Dal punto di vista storico, fiducioso che lo spettatore sappia che la crisi di Dunkerque si risolse con il recupero dell’esercito britannico (grazie all’aiuto di una flotta di imbarcazioni civili che fu impiegata nella cosiddetta “Operazione Dynamo”), il regista decide di soffermarsi maggiormente sul rapporto tra Churchill e i suoi avversari politici, i lord Chamberlain e Halifax, anch’essi membri del partito conservatore. Di fronte alla loro meschinità, che li impegna in una cospirazione finalizzata a screditare Churchill, servendosi dei risvolti drammatici della crisi che essi stessi lo hanno chiamato a risolvere, Winston incarna la figura del leader politico “tutto d’un pezzo”. Integro sul piano morale e su quello dei propri ideali, franco nel parlare, cosciente dei propri mezzi e devoto a un re con cui impara a dialogare e a confrontarsi, pur sapendo di essere (almeno inizialmente) da lui disprezzato, si può davvero credere che, nel maggio del 1940, egli andasse a letto la sera «convinto che il compito giusto avesse trovato l’uomo giusto» (cfr Jonas H., Il principio responsabilità, cap. IV, par II).

Ma anche i più virtuosi, determinati e cocciuti servitori del proprio Paese devono fare i conti con le responsabilità che il potere comporta. Le scelte presenti risuonano sempre, infatti, dei fardelli del passato e dei timori che l’incertezza del futuro porta con sé. Quando la situazione è disperata nemmeno Winston Churchill risulta immune dal dolore delle lacerazioni che il freddo calcolo politico, per quanto giustificabile sulla base di oggettivi pro e contro, arreca alla coscienza. Così, i movimenti verticali della macchina da presa, che si alza e si abbassa più volte sulla testa del protagonista e dei suoi sottoposti, esprimono visivamente la spietatezza di un potere che, quando è calato sulle spalle dell’uomo, lo costringe a percepirsi sempre come piccolo e insignificante. Sia quando riceve degli ordini, che possono piombare inattesi e crudeli come bombe che sacrificano i pochi a vantaggio del bene dei molti; sia quando li impartisce, laddove essi hanno ripercussioni imprevedibili e funeste per chi, innocente, si trova casualmente “dalla parte sbagliata” delle barricate della storia.

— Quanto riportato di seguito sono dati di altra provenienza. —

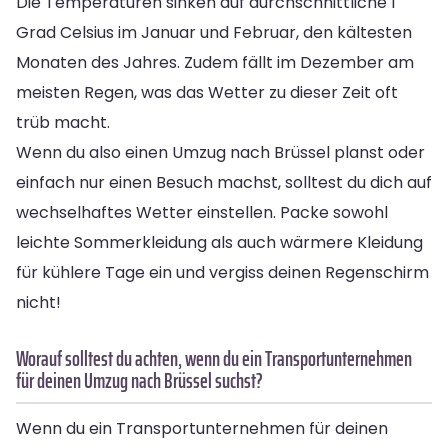
Die Temperaturen sinken auf durchschnittliche 1
Grad Celsius im Januar und Februar, den kältesten
Monaten des Jahres. Zudem fällt im Dezember am
meisten Regen, was das Wetter zu dieser Zeit oft
trüb macht.
Wenn du also einen Umzug nach Brüssel planst oder
einfach nur einen Besuch machst, solltest du dich auf
wechselhaftes Wetter einstellen. Packe sowohl
leichte Sommerkleidung als auch wärmere Kleidung
für kühlere Tage ein und vergiss deinen Regenschirm
nicht!
Worauf solltest du achten, wenn du ein Transportunternehmen
für deinen Umzug nach Brüssel suchst?
Wenn du ein Transportunternehmen für deinen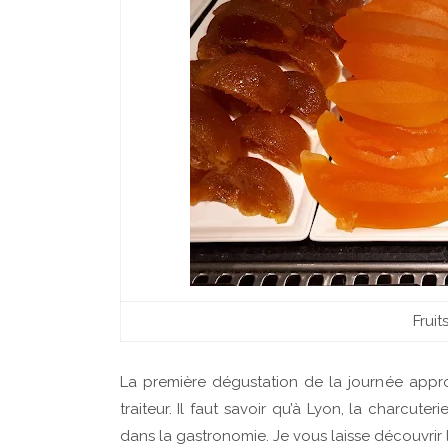
Fruit
La première dégustation de la journée approc
traiteur. Il faut savoir qu’à Lyon, la charcu
dans la gastronomie. Je vous laisse découvrir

Alla fine, di fronte al modo ingiusto e arbitrario di dispensare la morte che la guerra sempre impone, l’unica differenza tra Hitler – il cui successo e la cui malvagità erano per Churchill una vera e propria ossessione – e quest’ultimo consiste nel fine per cui tale potere viene esercitato: la liberazione o la sottomissione totalitaria di un popolo. In situazioni estreme, quando la posta in gioco è la libertà da un male infinito e assoluto, la resistenza a oltranza pare perciò l’unica strategia plausibile. L’ora più buia ci mette, infatti, davanti a questa domanda: che cosa fare quando è troppo tardi per stipulare patti che siano rispettosi della dignità delle parti? Nel contesto drammatico della Seconda guerra mondiale la scelta di “non arrendersi mai” promossa da Churchill si rivelò certamente fondamentale per la vittoria degli alleati, se non addirittura provvidenziale. Ma ciò significa forse che essa sia stata anche portatrice di un’autentica libertà per tutti coloro che ne subirono gli effetti? O che potrebbe essere considerata ugualmente valida anche in circostanze diverse? Queste domande restano molto più aperte di quanto non lascino intendere gli ultimi trionfali fotogrammi del film e ci suggeriscono che ogni rilettura della storia passata, anche se attuata soltanto nella sala di un cinema, dovrebbe indurci a riflettere sul modo in cui ci rapportiamo al nostro presente.